Body Laying on the Sidewalk Sunday Morning
An unknown dude and first of the body count. The poor guy sets the stage that Mack means business. The corresponding dead guy in Brecht's version is somebody found along the Thames.
Body in Cement Bag Dropped Off Tugboat
Mack strikes again. Brecht's darker version implies more generically that several murders are occurring near the river--"people drop down."
Louie Miller
Disappeared, babe, and now Mackie is flush with cash and living large. In Brecht's version, the victim is a Schmul Meier, a rich man gone missing.
Suky Tawdry
The first of four women mentioned in quick succession, also the first of Mack's associates who are still breathing. The sequence highlights Mackie's charisma and success with the ladies– but also that perhaps he'd better watch his back.
In the stage version, Mack hides out at Suky's place after being sprung from jail. Suky is listed as a "woman of the town" in Gay's earlier opera.
Jenny Diver
The second woman in Mack's life (Bobby Darin flips her to first). In The Threepenny Opera, Jenny is a prostitute and Mack's ex-lover. She accepts a payoff and turns Mack in to the cops. The character was a pickpocket in Gay's source opera, an homage to the real-life Irish thief.
Lotte Lenya
Wait. Lotte Lenya played Jenny Diver in that first Berlin production but also landed in Louis Armstrong's version.
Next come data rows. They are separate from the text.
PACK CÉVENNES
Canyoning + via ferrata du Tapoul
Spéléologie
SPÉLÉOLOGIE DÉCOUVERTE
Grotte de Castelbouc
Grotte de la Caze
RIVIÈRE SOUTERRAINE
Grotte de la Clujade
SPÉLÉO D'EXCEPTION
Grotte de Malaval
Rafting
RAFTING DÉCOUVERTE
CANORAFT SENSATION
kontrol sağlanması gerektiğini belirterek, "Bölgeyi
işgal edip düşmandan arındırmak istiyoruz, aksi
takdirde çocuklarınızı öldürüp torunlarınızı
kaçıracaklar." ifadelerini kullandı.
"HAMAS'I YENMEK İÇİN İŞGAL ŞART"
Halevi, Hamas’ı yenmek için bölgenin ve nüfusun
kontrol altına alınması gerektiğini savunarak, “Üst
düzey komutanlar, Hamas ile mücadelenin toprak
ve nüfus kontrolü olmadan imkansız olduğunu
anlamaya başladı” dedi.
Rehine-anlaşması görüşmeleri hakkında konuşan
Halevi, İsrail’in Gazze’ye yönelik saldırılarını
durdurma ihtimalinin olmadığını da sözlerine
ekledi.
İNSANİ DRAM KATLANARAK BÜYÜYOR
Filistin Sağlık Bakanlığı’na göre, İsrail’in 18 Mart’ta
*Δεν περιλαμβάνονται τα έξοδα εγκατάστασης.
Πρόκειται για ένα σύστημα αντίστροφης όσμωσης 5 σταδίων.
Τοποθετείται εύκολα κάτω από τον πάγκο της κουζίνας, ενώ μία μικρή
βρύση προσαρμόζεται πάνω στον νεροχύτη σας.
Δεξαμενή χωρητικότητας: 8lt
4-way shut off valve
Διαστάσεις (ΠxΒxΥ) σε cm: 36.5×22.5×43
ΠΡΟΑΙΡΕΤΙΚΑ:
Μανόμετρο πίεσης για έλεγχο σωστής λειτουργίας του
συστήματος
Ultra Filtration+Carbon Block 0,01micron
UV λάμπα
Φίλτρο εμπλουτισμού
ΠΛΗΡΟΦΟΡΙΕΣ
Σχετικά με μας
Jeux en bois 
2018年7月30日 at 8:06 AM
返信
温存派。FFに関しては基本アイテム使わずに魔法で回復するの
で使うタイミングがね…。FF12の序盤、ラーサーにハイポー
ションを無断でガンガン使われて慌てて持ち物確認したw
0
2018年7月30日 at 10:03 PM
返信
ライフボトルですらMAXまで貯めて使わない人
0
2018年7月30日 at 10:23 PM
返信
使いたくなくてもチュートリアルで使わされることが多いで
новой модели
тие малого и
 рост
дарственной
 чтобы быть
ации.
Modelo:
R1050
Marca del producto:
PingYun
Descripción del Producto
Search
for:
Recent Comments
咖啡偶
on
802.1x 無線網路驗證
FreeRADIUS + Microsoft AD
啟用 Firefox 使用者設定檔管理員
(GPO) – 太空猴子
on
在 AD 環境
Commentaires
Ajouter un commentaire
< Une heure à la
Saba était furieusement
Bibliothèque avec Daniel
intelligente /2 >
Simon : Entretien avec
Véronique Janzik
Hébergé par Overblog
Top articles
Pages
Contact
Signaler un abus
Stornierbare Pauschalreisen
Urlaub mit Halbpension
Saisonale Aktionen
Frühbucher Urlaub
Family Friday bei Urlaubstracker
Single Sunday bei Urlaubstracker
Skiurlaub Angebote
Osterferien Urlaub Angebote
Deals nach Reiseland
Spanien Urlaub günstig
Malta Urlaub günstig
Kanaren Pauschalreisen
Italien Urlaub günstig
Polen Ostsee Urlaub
The real Lenya was married to Weill, and Jenny was Lenya's breakout role. Lenya left Germany ahead of the Nazi rise and enjoyed a long career, notably as the villainous Rosa Klebb in From Russia With Love. She was invited to the studio for Armstrong's recording, and he tossed her a shout-out.
Some versions of "Mack the Knife" correct the fourth wall break by adding…
Polly Peachum
Early in the stage version, Polly marries Mack on a whim, much to her wealthy parents' dismay. Her new involvement in Mack's world and the family's quest to destroy the marriage are the plot's central conflicts. Polly and her family were all adapted from Gay's source work.
Lucy Brown
The fourth and final character in "line" for Mack. Lucy is the daughter of Tiger Brown, London's Chief of Police and Mack's key protector. Lucy claims to be Mack's wife and is willing to fight for him. She springs Mack from jail. In Gay's opera, the Browns were named the Lockits.
Dropped from the Translation:
Brecht wrote a longer and darker character piece than could work in a 1950s standalone number. Blitzstein shortened and sanitized the lyrics for his intended audience. Among other despicable acts Blitzstein removed, the following victims meet their maker in the German original only:
- Jenny Towler. Found with a knife in her chest.
- Alfons Glite. A cab driver who also vanished.
- Seven children and an old man. Killed by arson.
Like I said, you're not supposed to canonize Mack. But to Brecht's thinking, Mack and his crew weren't
worse criminals than the capitalist barons gaming Weimar Germany's corrupt system. Mack's fight was harder. It was rigged. In that light, maybe you can root for Mack a little.
That's the trick behind Mack's longevity. Mack is definitely a killer, definitely clever, and definitely charismatic. The performer gets to decide how to play it. We get to decide how we feel about it.